EQUILIBRIUM-LINE ALTITUDES, SNOWLINE GRADIENTS, AND LATE-PLEISTOCENE CLIMATE IN WEST-CENTRAL COLORADO

Continued mapping of glacial features in the mountains of west-central Colorado combined with analyses of aerial photographs, topographic maps, and digital elevation models has further elucidated late-Pleistocene climate and climatic trends within the region. Twenty-five reconstructed valley glaciers or glacier complexes across a ~110 km, east-west transect were used to determine equilibrium-line altitudes (ELAs) during the last glacial maximum (LGM; dated here by cosmogenic exposure ages as lasting from ~22.5 to ~16.5 ka).

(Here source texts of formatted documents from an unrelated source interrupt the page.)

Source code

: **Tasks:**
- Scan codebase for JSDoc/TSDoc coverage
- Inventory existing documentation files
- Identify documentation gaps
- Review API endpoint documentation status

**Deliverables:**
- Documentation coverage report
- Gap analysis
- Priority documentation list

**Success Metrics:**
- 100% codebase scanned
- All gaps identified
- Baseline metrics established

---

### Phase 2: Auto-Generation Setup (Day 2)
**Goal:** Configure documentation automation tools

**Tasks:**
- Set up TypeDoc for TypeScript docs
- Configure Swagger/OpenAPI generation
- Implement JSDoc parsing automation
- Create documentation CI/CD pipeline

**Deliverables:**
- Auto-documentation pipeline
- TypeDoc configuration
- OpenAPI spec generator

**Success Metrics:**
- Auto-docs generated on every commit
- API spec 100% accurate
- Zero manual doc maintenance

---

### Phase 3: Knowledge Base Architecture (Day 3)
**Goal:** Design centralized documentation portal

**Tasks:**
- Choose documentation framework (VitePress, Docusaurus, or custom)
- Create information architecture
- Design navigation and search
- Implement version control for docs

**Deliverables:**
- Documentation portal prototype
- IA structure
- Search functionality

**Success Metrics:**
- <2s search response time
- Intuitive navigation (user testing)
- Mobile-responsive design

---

ELAs were estimated using the accumulation-area ratio method, assuming that ratio to be 0.65 ± 0.05. ELAs are as low as 3100 m in the Ruby Range to the west and rise to over 3500 m on the eastern flank of the Sawatch Range and adjacent Mosquito Range to the east. Individual LGM ELAs, inversely weighted according to the uncertainty in the associated reconstruction, define a highly significant (r² ~0.95, p < 0.001) paleosnowline gradient of ~3.4 m km^-1.

Climatic inferences were made using a degree-day model which determines the changes in temperature and/or precipitation, with respect to modern values, required to both lower ELAs to their respective LGM altitudes, and maintain steady-state mass balances for the reconstructed glaciers. Both conditions are satisfied by rather consistent reductions in mean summer temperature across the region of between ~6.5 and ~7.5 °C, and show little sensitivity to small (< 25 %) changes in precipitation. This implies that the observed gradient of paleo-ELAs was the result of a relatively uniform depression of regional temperatures during the LGM. Moreover, this gradient parallels that derived from estimates of modern snowline within the study area. The latter is a consequence of a systematic eastward trend of slightly warmer and substantially drier local climates. The close parallelism of the LGM ELA gradient and modern snowline suggests that regional variations in temperature and precipitation, moisture transport, and orographic effects on precipitation during the late-Pleistocene were similar to what they are today.